> What is being asked
Can you format every line of text from the items below as one continuous numbered list, skipping blank lines and leaving the pictures out?

»»

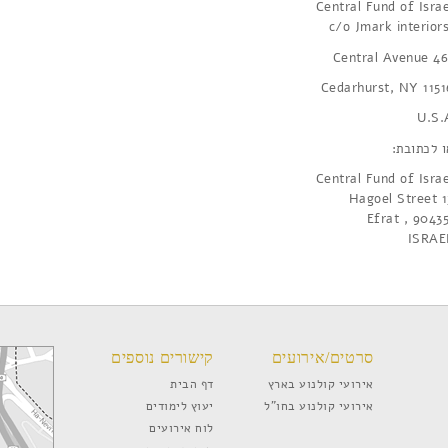
Central Fund of Israe
461 Central 
Cedarhurst, NY 1151
U.S.
ו לכתובת:
Central Fund of Israe
13 Hagoe
ISRAE
סרטים/אירועים
קישורים נוספים
אירועי קולנוע בארץ
דף הבית
אירועי קולנוע בחו”ל
יעוץ לימודים
לוח אירועים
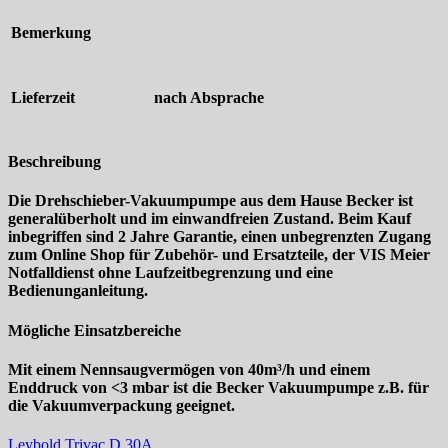
Bemerkung
Lieferzeit
nach Absprache
Beschreibung
Die Drehschieber-Vakuumpumpe aus dem Hause Becker ist
generalüberholt und im einwandfreien Zustand. Beim Kauf
inbegriffen sind 2 Jahre Garantie, einen unbegrenzten Zugang
zum Online Shop für Zubehör- und Ersatzteile, der VIS Meier
Notfalldienst ohne Laufzeitbegrenzung und eine
Bedienunganleitung.
Mögliche Einsatzbereiche
Mit einem Nennsaugvermögen von 40m³/h und einem
Enddruck von <3 mbar ist die Becker Vakuumpumpe z.B. für
die Vakuumverpackung geeignet.
Leybold Trivac D 30A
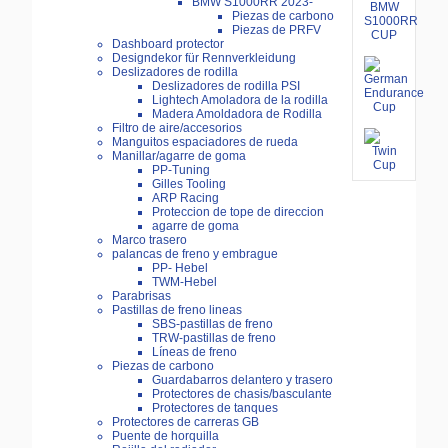
BMW S1000RR 2023-
Piezas de carbono
Piezas de PRFV
Dashboard protector
Designdekor für Rennverkleidung
Deslizadores de rodilla
Deslizadores de rodilla PSI
Lightech Amoladora de la rodilla
Madera Amoldadora de Rodilla
Filtro de aire/accesorios
Manguitos espaciadores de rueda
Manillar/agarre de goma
PP-Tuning
Gilles Tooling
ARP Racing
Proteccion de tope de direccion
agarre de goma
Marco trasero
palancas de freno y embrague
PP- Hebel
TWM-Hebel
Parabrisas
Pastillas de freno lineas
SBS-pastillas de freno
TRW-pastillas de freno
Líneas de freno
Piezas de carbono
Guardabarros delantero y trasero
Protectores de chasis/basculante
Protectores de tanques
Protectores de carreras GB
Puente de horquilla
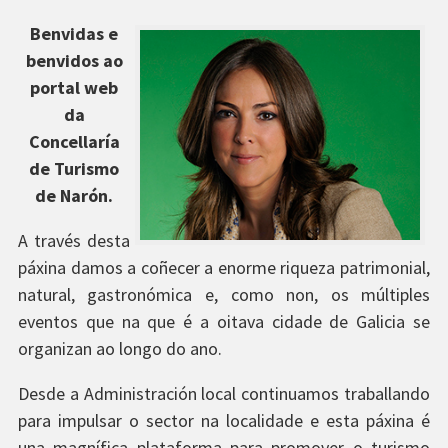
Benvidas e
natalia_hermida_rico.jpg
benvidos ao
portal web
da
Concellaría
de Turismo
de Narón.
A través desta
páxina damos a coñecer a enorme riqueza patrimonial,
natural, gastronómica e, como non, os múltiples
eventos que na que é a oitava cidade de Galicia se
organizan ao longo do ano.
Desde a Administración local continuamos traballando
para impulsar o sector na localidade e esta páxina é
una magnífica plataforma para promover o turismo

««

> Result of this task
1. Central Fund of Israe
2. 461 Central 
3. Cedarhurst, NY 1151
4. U.S.
5. ו לכתובת:
6. Central Fund of Israe
7. 13 Hagoe
8. ISRAE
9. סרטים/אירועים
10. קישורים נוספים
11. אירועי קולנוע בארץ
12. דף הבית
13. אירועי קולנוע בחו”ל
14. יעוץ לימודים
15. לוח אירועים
16. Bemerkung
17. Lieferzeit
18. nach Absprache
19. Beschreibung
20. Die Drehschieber-Vakuumpumpe aus dem Hause Becker ist
21. generalüberholt und im einwandfreien Zustand. Beim Kauf
22. inbegriffen sind 2 Jahre Garantie, einen unbegrenzten Zugang
23. zum Online Shop für Zubehör- und Ersatzteile, der VIS Meier
24. Notfalldienst ohne Laufzeitbegrenzung und eine
25. Bedienunganleitung.
26. Mögliche Einsatzbereiche
27. Mit einem Nennsaugvermögen von 40m³/h und einem
28. Enddruck von <3 mbar ist die Becker Vakuumpumpe z.B. für
29. die Vakuumverpackung geeignet.
30. Leybold Trivac D 30A
31. BMW S1000RR 2023-
32. Piezas de carbono
33. Piezas de PRFV
34. Dashboard protector
35. Designdekor für Rennverkleidung
36. Deslizadores de rodilla
37. Deslizadores de rodilla PSI
38. Lightech Amoladora de la rodilla
39. Madera Amoldadora de Rodilla
40. Filtro de aire/accesorios
41. Manguitos espaciadores de rueda
42. Manillar/agarre de goma
43. PP-Tuning
44. Gilles Tooling
45. ARP Racing
46. Proteccion de tope de direccion
47. agarre de goma
48. Marco trasero
49. palancas de freno y embrague
50. PP- Hebel
51. TWM-Hebel
52. Parabrisas
53. Pastillas de freno lineas
54. SBS-pastillas de freno
55. TRW-pastillas de freno
56. Líneas de freno
57. Piezas de carbono
58. Guardabarros delantero y trasero
59. Protectores de chasis/basculante
60. Protectores de tanques
61. Protectores de carreras GB
62. Puente de horquilla
63. Benvidas e
64. natalia_hermida_rico.jpg
65. benvidos ao
66. portal web
67. da
68. Concellaría
69. de Turismo
70. de Narón.
71. A través desta
72. páxina damos a coñecer a enorme riqueza patrimonial,
73. natural, gastronómica e, como non, os múltiples
74. eventos que na que é a oitava cidade de Galicia se
75. organizan ao longo do ano.
76. Desde a Administración local continuamos traballando
77. para impulsar o sector na localidade e esta páxina é
78. una magnífica plataforma para promover o turismo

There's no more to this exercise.